* Problem: Report back the lines in this listing that carry the string "down".

* Supplied material:
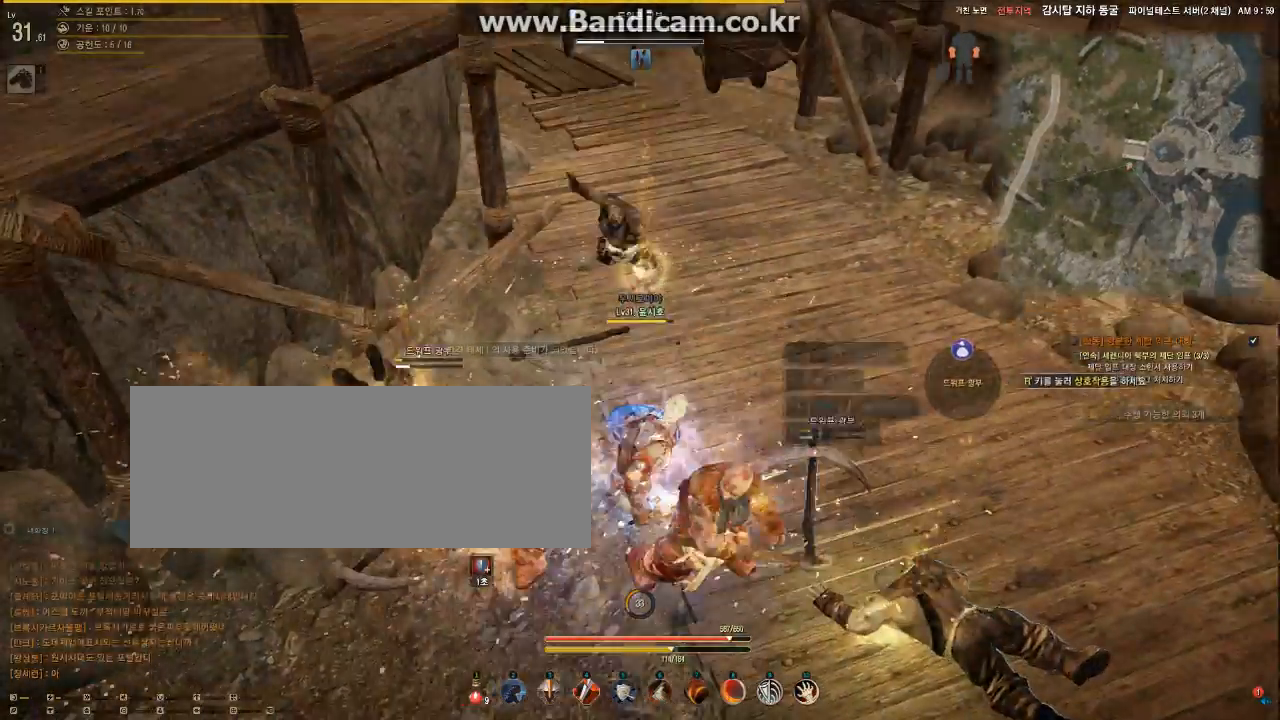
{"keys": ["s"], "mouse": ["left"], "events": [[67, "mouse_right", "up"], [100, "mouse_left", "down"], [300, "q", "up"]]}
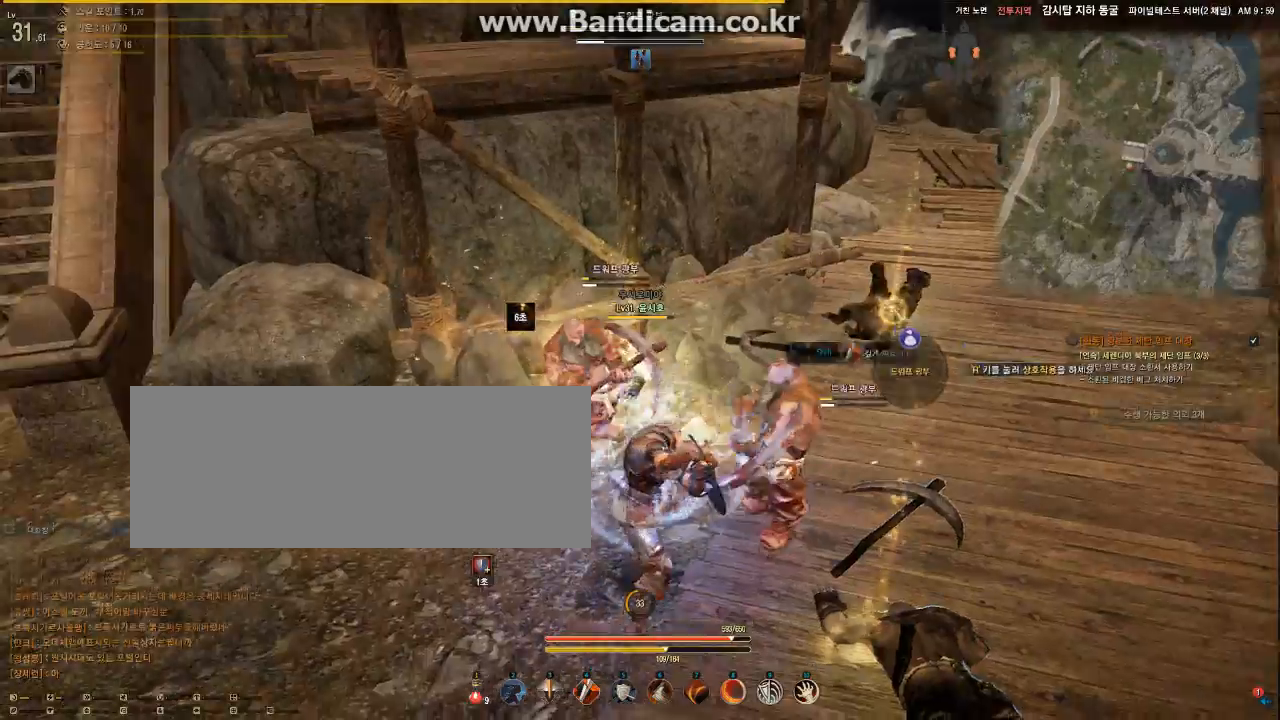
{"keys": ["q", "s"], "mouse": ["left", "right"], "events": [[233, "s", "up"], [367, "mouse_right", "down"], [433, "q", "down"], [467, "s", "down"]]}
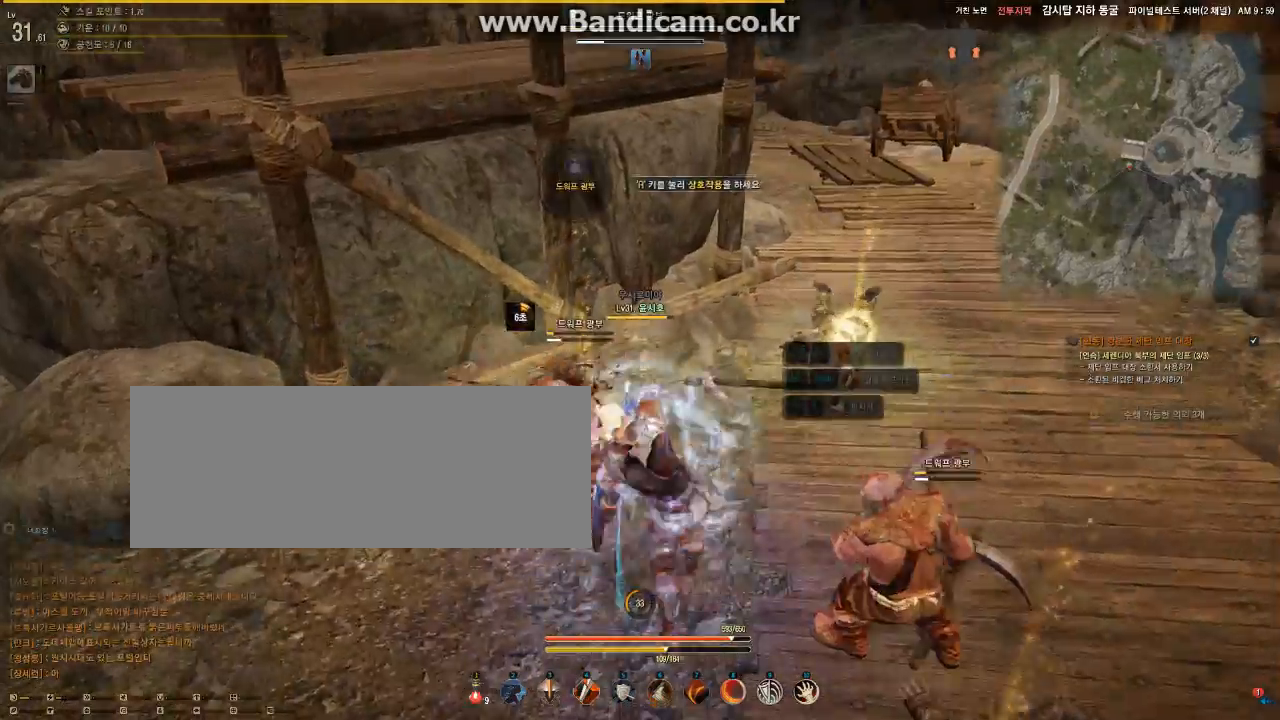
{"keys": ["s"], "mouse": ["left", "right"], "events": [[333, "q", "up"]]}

* Solution for this task:
{"keys": ["s"], "mouse": ["left"], "events": [[67, "mouse_right", "up"], [100, "mouse_left", "down"], [300, "q", "up"]]}
{"keys": ["q", "s"], "mouse": ["left", "right"], "events": [[233, "s", "up"], [367, "mouse_right", "down"], [433, "q", "down"], [467, "s", "down"]]}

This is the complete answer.